Notable supporting players included Charles Victor, Ronald Shiner, Percy Walsh, Brenda Bruce, Shelagh Fraser, John Slater, Alvar Lidell, David Horne, Robert Farnon and Carroll Gibbons.

The Canadian Band of the AEF appears with bandleader/arranger Captain Robert Farnon. They filmed their sequence in late 1944.

==Reception==
Wilcox later said Rex Harrison was the greatest actor whom he had ever directed "without a doubt". He planned on making more films with Harrison but the actor received a contract offer from 20th Century Fox and left for Hollywood.

===Box office===
The film was popular at the British box office.
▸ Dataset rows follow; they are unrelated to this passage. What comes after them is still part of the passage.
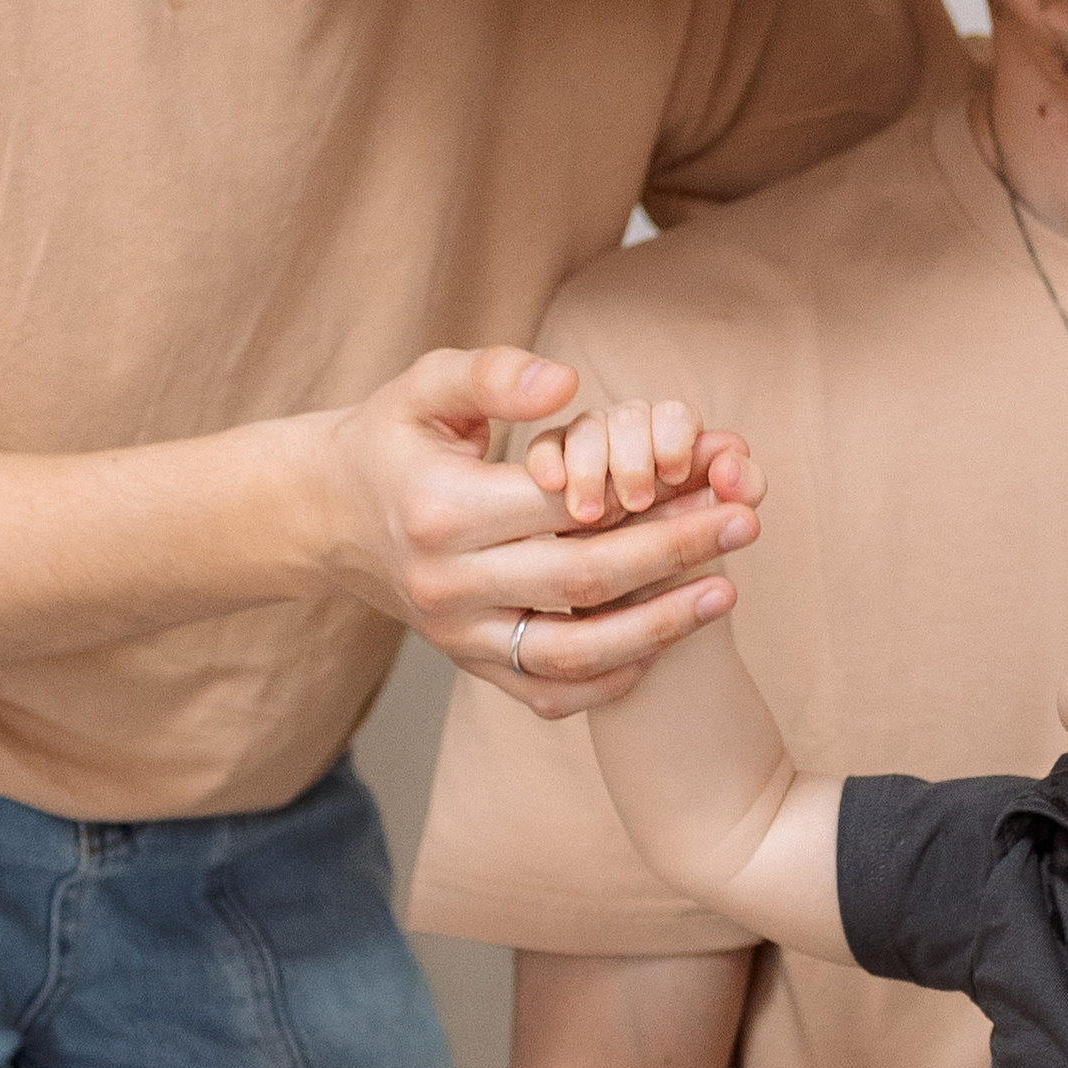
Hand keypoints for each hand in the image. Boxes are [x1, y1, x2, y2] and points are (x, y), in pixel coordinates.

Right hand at [314, 346, 756, 717]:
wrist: (323, 518)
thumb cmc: (391, 439)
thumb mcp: (424, 386)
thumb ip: (493, 375)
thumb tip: (566, 384)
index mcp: (442, 508)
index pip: (563, 506)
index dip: (644, 493)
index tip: (711, 475)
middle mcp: (448, 582)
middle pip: (581, 580)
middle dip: (673, 554)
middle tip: (743, 525)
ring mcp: (458, 634)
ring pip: (573, 652)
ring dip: (658, 627)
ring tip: (726, 594)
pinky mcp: (469, 664)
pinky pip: (548, 692)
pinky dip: (610, 681)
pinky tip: (664, 646)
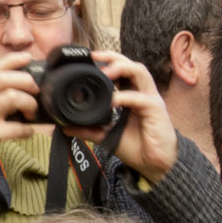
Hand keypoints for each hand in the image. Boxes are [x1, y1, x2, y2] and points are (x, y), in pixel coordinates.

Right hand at [0, 51, 44, 183]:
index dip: (11, 59)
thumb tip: (12, 89)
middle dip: (26, 80)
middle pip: (3, 78)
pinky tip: (28, 132)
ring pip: (11, 97)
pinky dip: (28, 130)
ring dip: (29, 103)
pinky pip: (16, 128)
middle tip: (35, 91)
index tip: (28, 58)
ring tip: (31, 113)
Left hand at [62, 50, 175, 184]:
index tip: (89, 59)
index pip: (122, 71)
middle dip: (114, 58)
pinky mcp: (156, 111)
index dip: (108, 62)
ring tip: (104, 72)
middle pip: (132, 65)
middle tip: (94, 58)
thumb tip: (65, 126)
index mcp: (132, 96)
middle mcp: (143, 93)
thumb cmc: (136, 146)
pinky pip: (141, 98)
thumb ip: (88, 129)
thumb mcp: (106, 136)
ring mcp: (151, 100)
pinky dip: (125, 97)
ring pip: (140, 72)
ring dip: (122, 69)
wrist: (153, 164)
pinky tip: (113, 101)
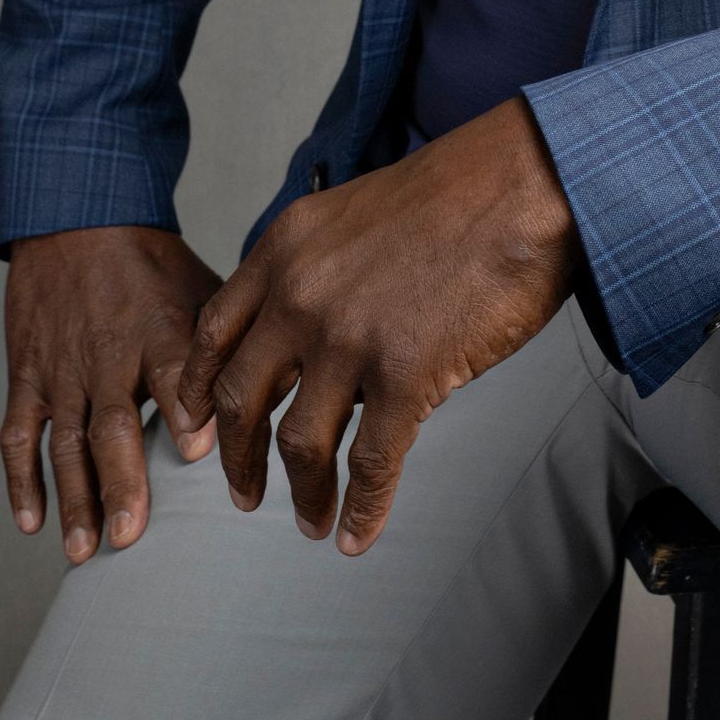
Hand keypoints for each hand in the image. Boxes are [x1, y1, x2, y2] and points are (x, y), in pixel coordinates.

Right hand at [0, 223, 222, 561]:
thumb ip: (235, 339)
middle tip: (131, 535)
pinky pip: (19, 433)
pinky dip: (20, 480)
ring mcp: (62, 368)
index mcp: (158, 328)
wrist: (75, 218)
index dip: (185, 410)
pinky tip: (31, 523)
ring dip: (73, 498)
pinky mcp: (27, 374)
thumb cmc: (152, 262)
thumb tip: (286, 382)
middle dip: (121, 480)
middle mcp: (107, 354)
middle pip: (112, 423)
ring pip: (64, 442)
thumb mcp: (202, 285)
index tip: (201, 453)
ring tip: (85, 551)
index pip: (173, 371)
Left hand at [176, 96, 579, 555]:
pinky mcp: (405, 375)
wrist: (521, 182)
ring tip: (310, 524)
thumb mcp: (351, 216)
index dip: (198, 389)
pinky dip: (361, 512)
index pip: (213, 332)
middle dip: (237, 458)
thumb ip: (315, 269)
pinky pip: (370, 465)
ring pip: (300, 444)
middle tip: (243, 493)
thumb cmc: (457, 195)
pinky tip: (357, 536)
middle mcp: (300, 295)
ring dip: (302, 496)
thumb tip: (307, 339)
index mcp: (284, 249)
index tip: (198, 427)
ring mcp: (349, 339)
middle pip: (239, 398)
According to Kinematograph Weekly the "biggest winners" at the box office in 1945 Britain were The Seventh Veil, with "runners up" being (in release order), Madonna of the Seven Moons, Old Acquaintance, Frenchman's Creek, Mrs. Parkington, Arsenic and Old Lace, Meet Me in St Louis, A Song to Remember, Since You Went Away, Here Come the Waves, Tonight and Every Night, Hollywood Canteen, They Were Sisters, The Princess and the Pirate, The Affairs of Susan, National Velvet, Mr. Skeffington, I Live in Grosvenor Square, Nob Hill, Perfect Strangers, The Valley of Decision, Conflict and Duffy's Tavern. British "runners up" were They Were Sisters, I Live in Grosvenor Square, Perfect Strangers, Madonna of the Seven Moons, Waterloo Road, Blithe Spirit, The Way to the Stars, I'll Be Your Sweetheart, Dead of Night, Waltz Time and Henry V.

===Critical===
Critic Bosley Crowther wrote in The New York Times, "There is much that is admirable about A Yank in London, and the glimpses of Irene Manning singing for the boys at the Rainbow Corner in Piccadilly will stir memories. But the picture, like the script, is diffuse, and Mr. Wilcox in his direction permits scenes to dissolve in a rambling, confusing style"; while more recently TV Guide called it "An entertaining but overlong romance."